Una teoría del dolor físico
Ahora que compruebo que el ejército de paniaguados de la desinformación ultra católica son expertos en energía y saben todo sobre las tecnologías que nos proveen de electricidad, o de simplemente luz, es cuando debo hacer una pirueta argumental, porque si todos estos propagandistas de la energía nuclear que están por debajo de Felipe González o José María Aznar en el organigrama de las compañías del oligopolio eléctrico, escupen gargajos de ignorancia y hablan de los renovables como si fuera una cosa y no varias, la batalla está ganada.

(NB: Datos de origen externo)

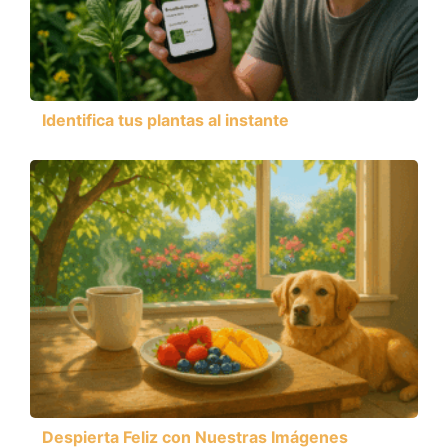
Identifica tus plantas al instante
Despierta Feliz con Nuestras Imágenes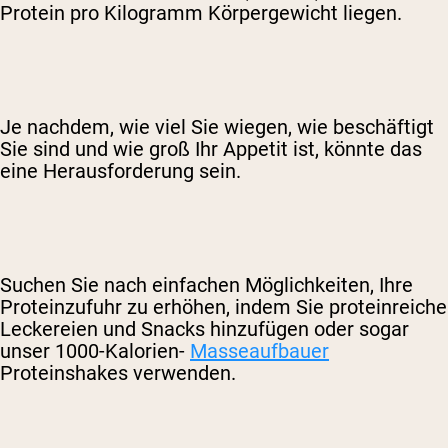
Protein pro Kilogramm Körpergewicht liegen.
Je nachdem, wie viel Sie wiegen, wie beschäftigt
Sie sind und wie groß Ihr Appetit ist, könnte das
eine Herausforderung sein.
Suchen Sie nach einfachen Möglichkeiten, Ihre
Proteinzufuhr zu erhöhen, indem Sie proteinreiche
Leckereien und Snacks hinzufügen
oder sogar
unser 1000-Kalorien-
Masseaufbauer
Proteinshakes verwenden.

No sé por quién o quiénes, pero apostaría triple contra sencillo a que el apagón tiene en alguna esquina de su explicación un asunto económico nominal. Esperemos a los expertos, los traficantes y los redactores al dictado.

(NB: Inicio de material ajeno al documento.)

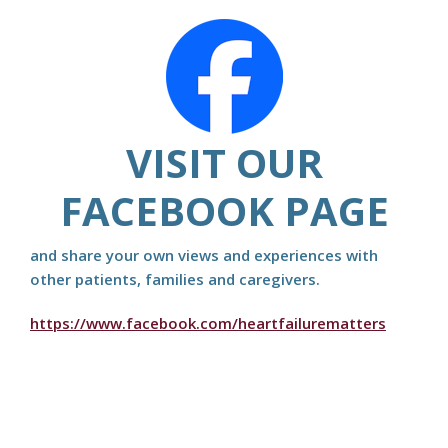
VISIT OUR
FACEBOOK PAGE
and share your own views and experiences with
other patients, families and caregivers.
https://www.facebook.com/heartfailurematters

En el ínterin del último puente antes del verano se han abiertos algunas compuertas sobre asuntos bloqueados por esa obviedad recalcitrante que se resumen en un «porque siempre ha sido así», aunque no sea así lo mejor para nadie. Y ahora, que hay un torrente de información capciosa sobre el uso de ciertos fármacos, me gustaría entender alguna teoría sobre el dolor físico. Sin poesía, sin entrar en proverbios ni en funcionalidades sobrevenidas, porque un experto asegura que un dolor de hombro puede tener su origen en motivos emocionales. Somatizar era un verbo que entendía ligado a la ingesta de ginebra seca pura, pero si un desengaño amoroso me puede provocar un esguince en el tobillo entro en un territorio mágico donde se explica el cólico nefrítico. Me siento una excusa del algoritmo. O peor, un error cuántico.